Minutes to Prepare: 15

Number of Servings: 100 crackers

Ingredients

5 Cups pure water – you will use this to soak the Chia seeds.
11/2 Cups Chia seeds
2 medium carrots -grated
2 medium celery stalks- chopped
2 medium tomatoes
½  medium white onion
3  medium cloves garlic
2 tbl spoons olive oil
2 tsp basil
2 tsp cumin

¼ cup of sesame seeds – sprinkle on the tops of the crackers as you put them in the dehydrator
1 tbl spoons Celtic sea salt – sprinkle on the top of the crackers as you put them in the dehydrator

Directions

  • Soak Chia seeds in 5 cups water for 10 minutes.
  • Pour off excess water and save seeds to stir into cracker batter.
  • Place all other (EXCEPT FOR CHIA SEEDS, SESAME SEEDS AND SALT) ingredients into your food processor.
#####
Activity 1
Decide whether each statement agrees with the chia cracker recipe, answering yes or no and quoting the words from the recipe that settle it: (a) The chia seeds soak in 5 cups of water for 10 minutes. (b) The sesame seeds go into the food processor with the other ingredients. (c) The recipe makes 100 crackers.
Activity 2
Continue the chia cracker recipe from its last direction.
The items after this recipe play no part in it.
#####
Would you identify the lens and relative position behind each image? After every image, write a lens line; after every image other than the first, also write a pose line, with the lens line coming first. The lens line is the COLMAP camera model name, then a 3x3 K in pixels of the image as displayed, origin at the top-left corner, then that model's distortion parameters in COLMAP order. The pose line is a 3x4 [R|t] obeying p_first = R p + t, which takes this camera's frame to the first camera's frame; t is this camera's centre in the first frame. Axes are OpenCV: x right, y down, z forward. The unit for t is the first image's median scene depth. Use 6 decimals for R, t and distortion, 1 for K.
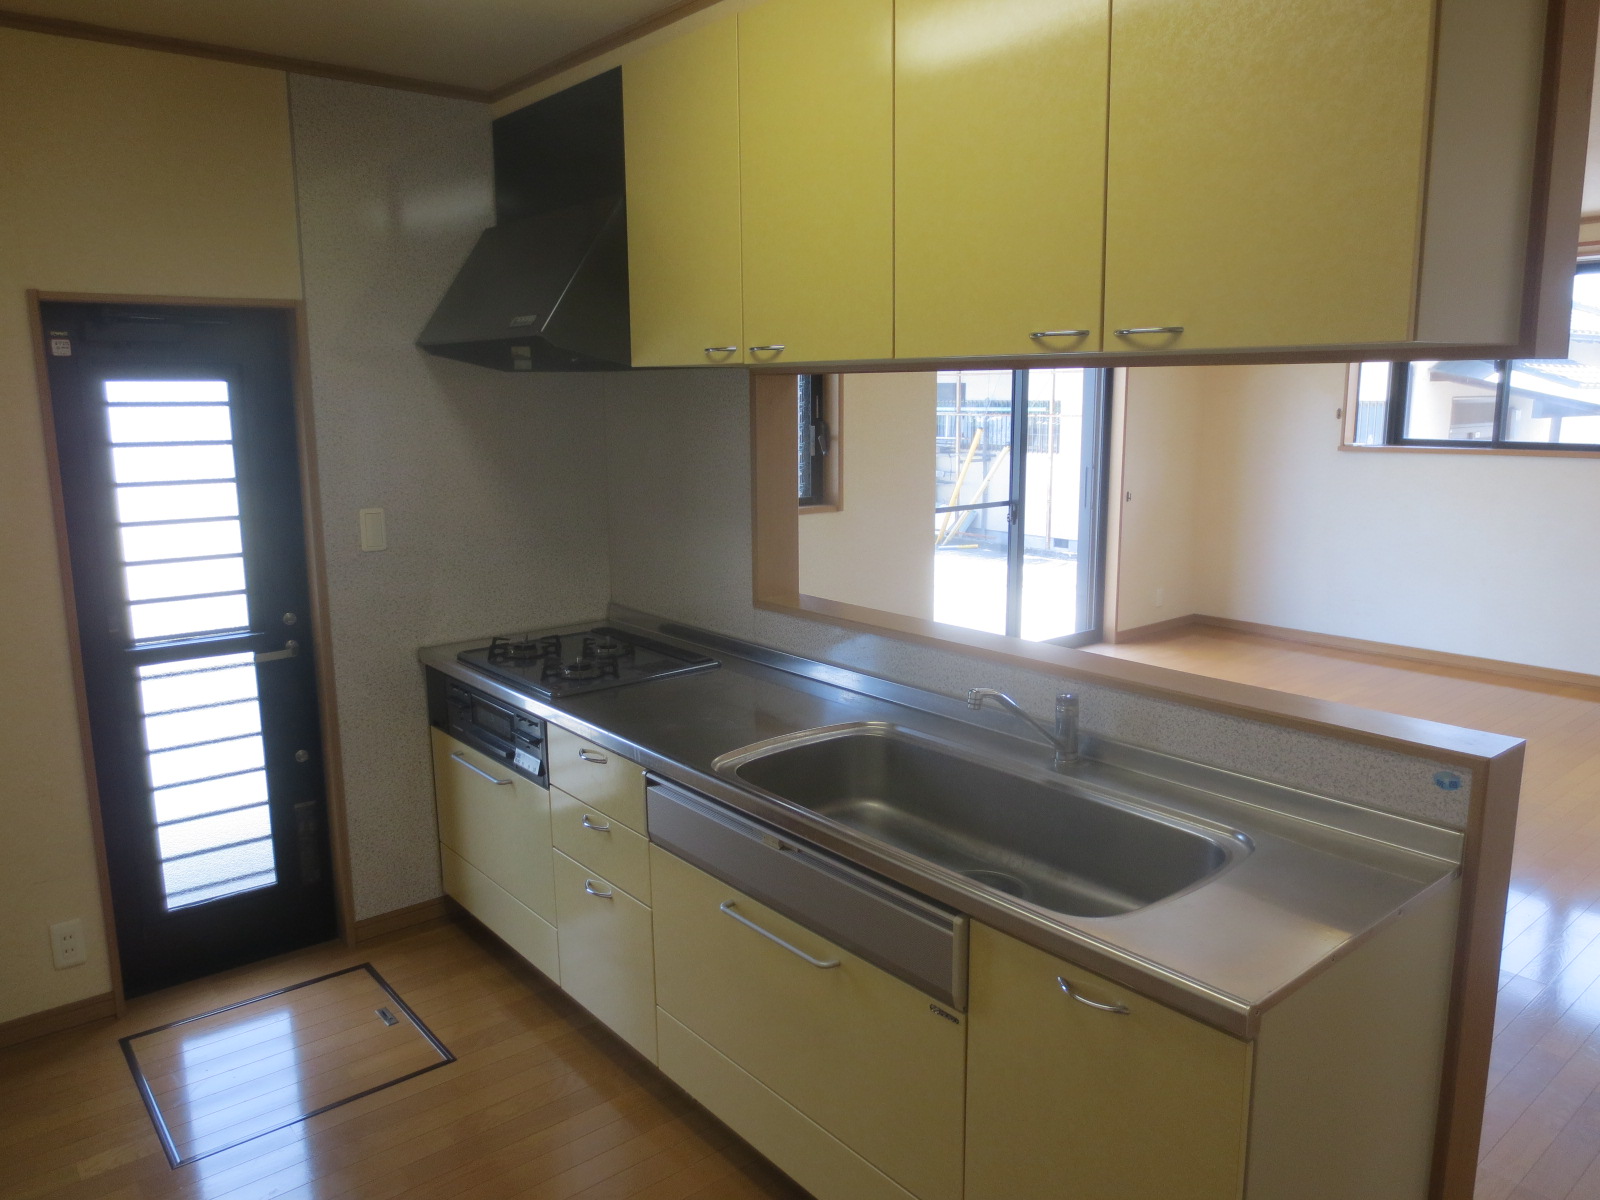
lens RADIAL K [[1133.9, 0, 802.4], [0, 1133.9, 596.5], [0, 0, 1]] dist [-0.049994, 0.044273]
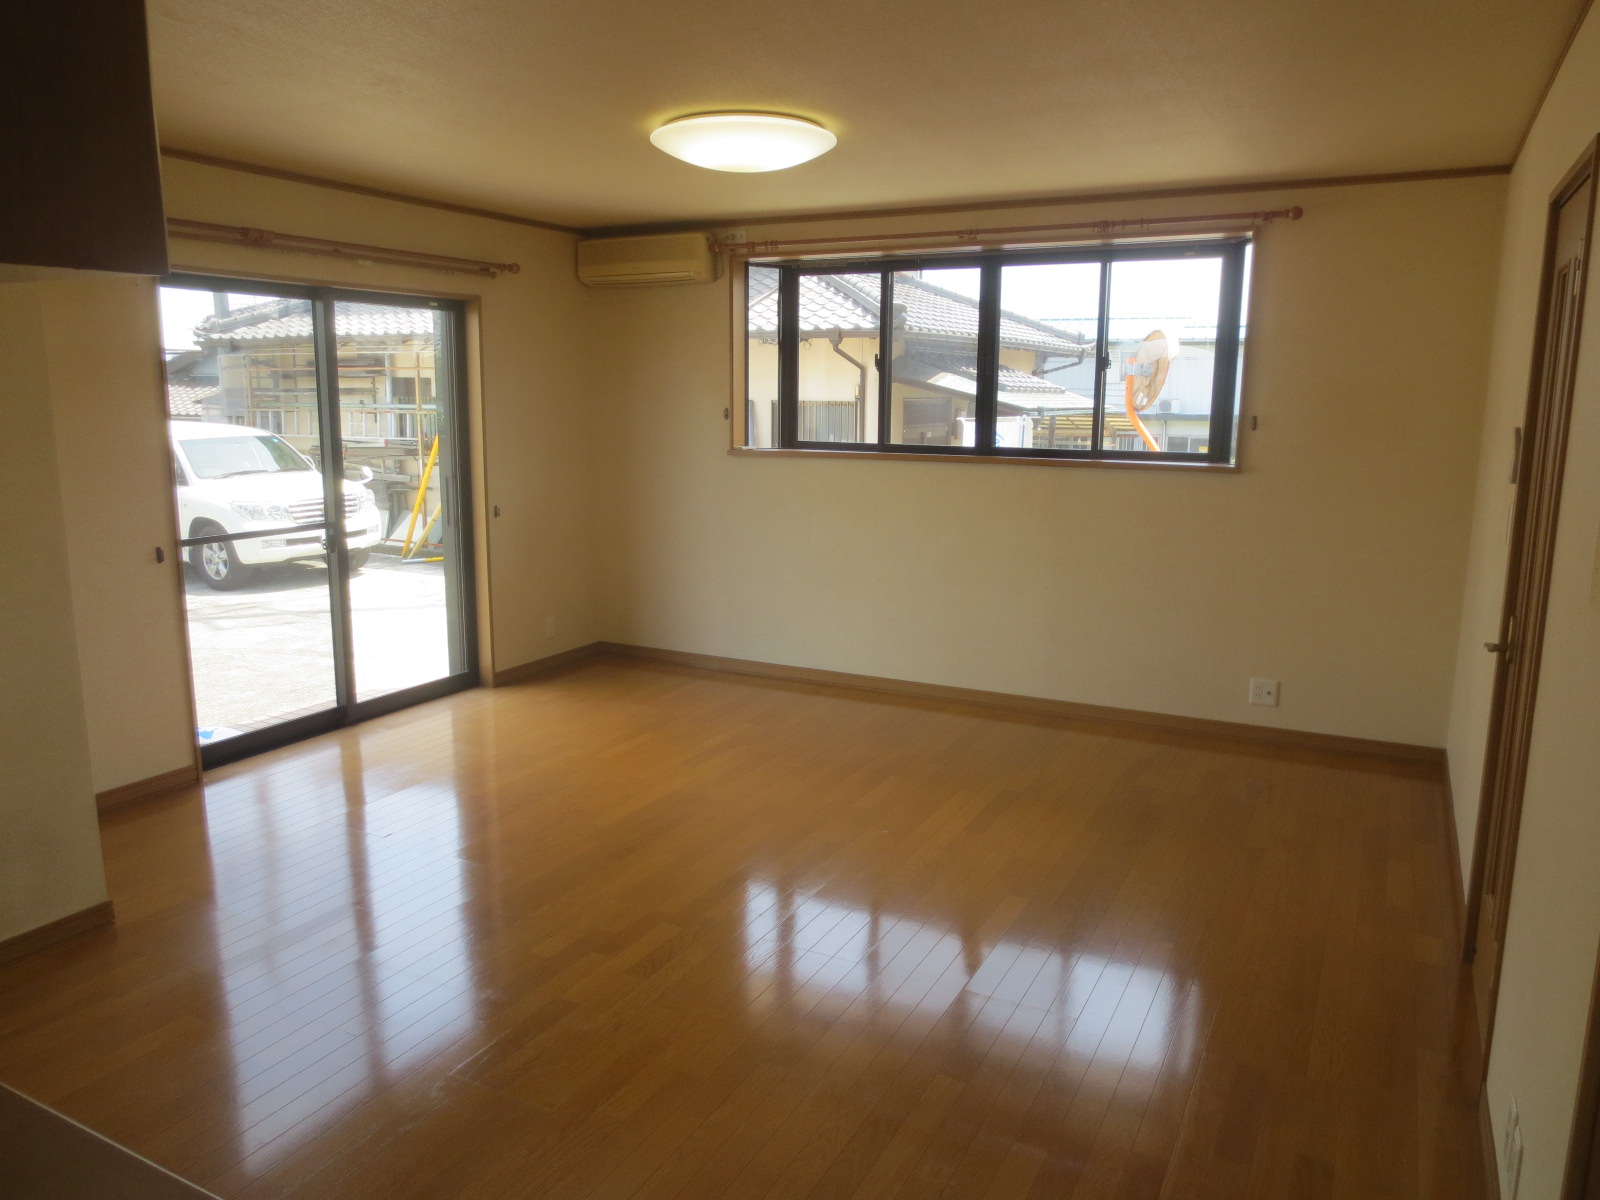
lens RADIAL K [[1133.9, 0, 802.4], [0, 1133.9, 596.5], [0, 0, 1]] dist [-0.049994, 0.044273]
pose [[0.923580, -0.052053, 0.379855, 0.183288], [0.051333, 0.998609, 0.012033, -0.024856], [-0.379953, 0.008386, 0.924968, 0.141547]]
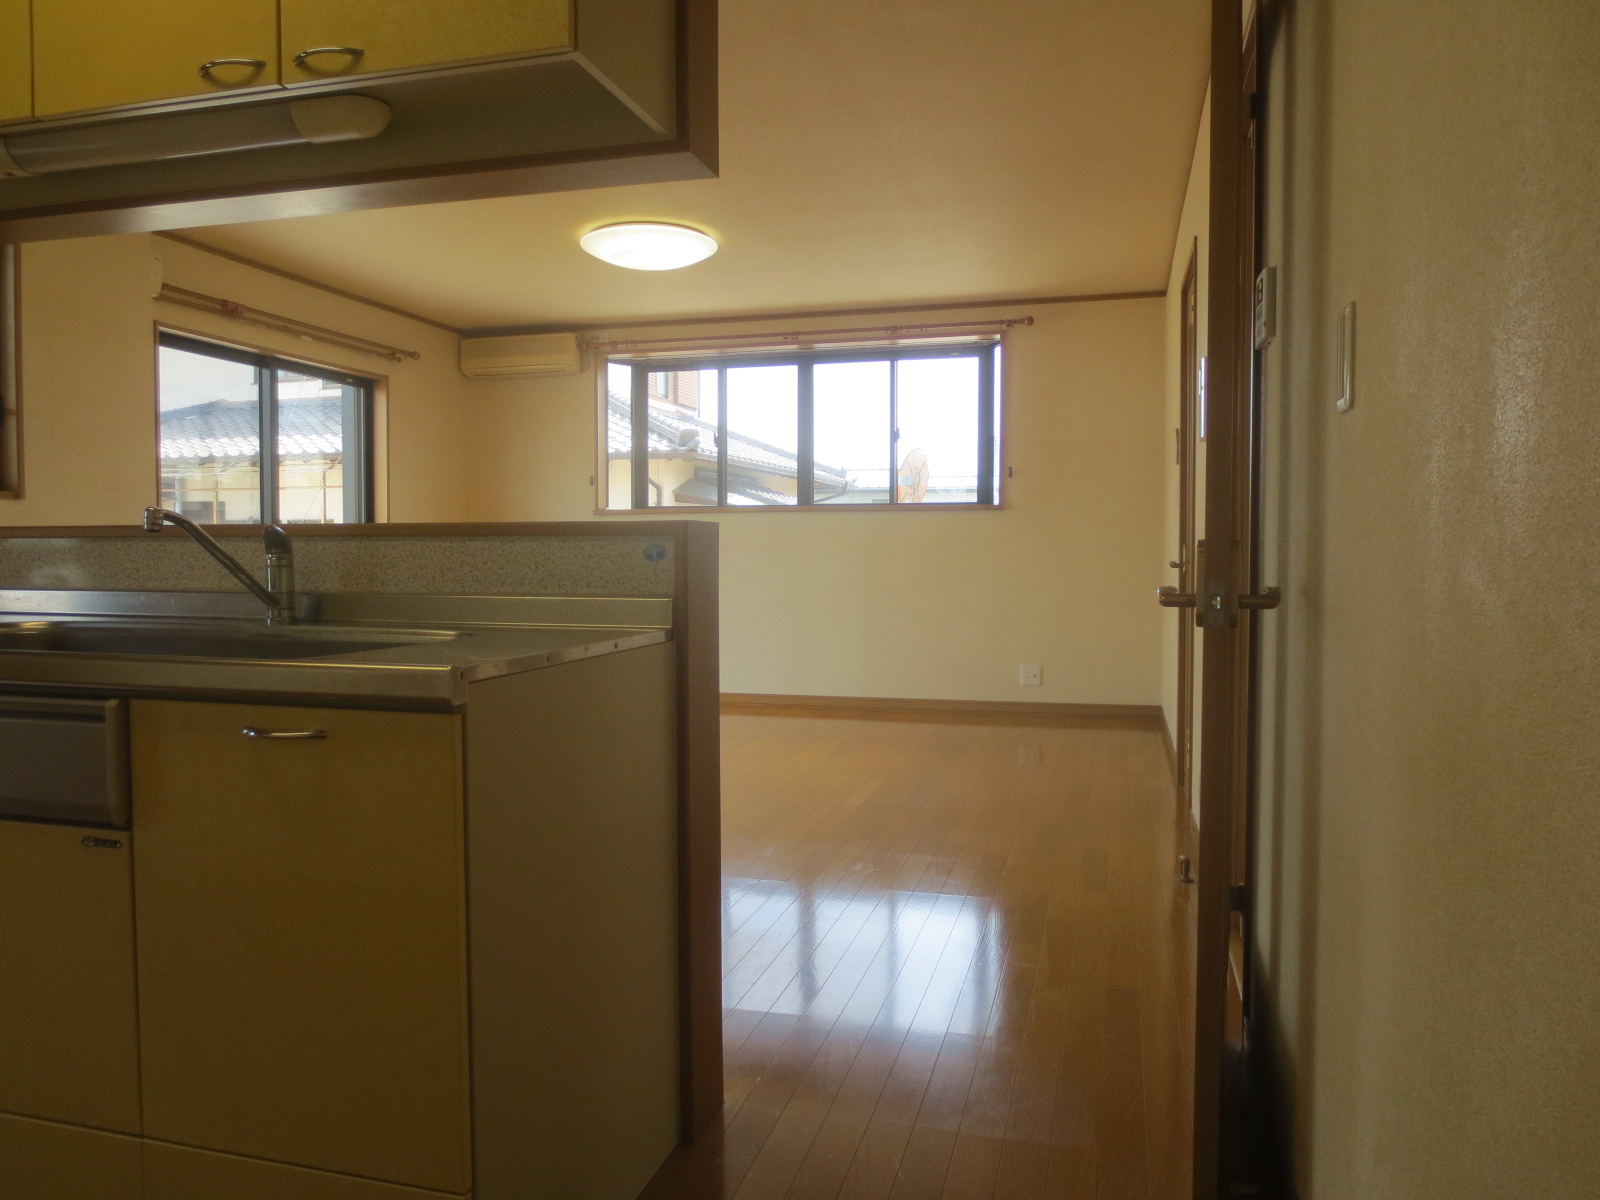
lens RADIAL K [[1133.9, 0, 802.4], [0, 1133.9, 596.5], [0, 0, 1]] dist [-0.049994, 0.044273]
pose [[0.820829, -0.013658, 0.571011, 0.021929], [0.093296, 0.989494, -0.110445, 0.086264], [-0.563503, 0.143930, 0.813479, 0.017960]]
#####
Task result 1
(a) Yes: "Soak Chia seeds in 5 cups water for 10 minutes."
(b) No: "EXCEPT FOR CHIA SEEDS, SESAME SEEDS AND SALT"
(c) Yes: "Number of Servings: 100 crackers"

Task result 2
  •  Process until you have a smooth paste.
  • Place the batter into a large bowl and stir in soaked Chia seeds.
  • Spread the batter on to dehydrator sheets, sprinkle on salt and sesame seeds.
  • Score batter into cracker squares with a pizza cutter, spatula or knife.
  • Turn you dehydrator up to the highest temp until the wetness is off the outside of the crackers. Then lower to 105 degrees leaving the cracker to dehydrate for 12 -15 hours turn them over and dehydrate until crispy.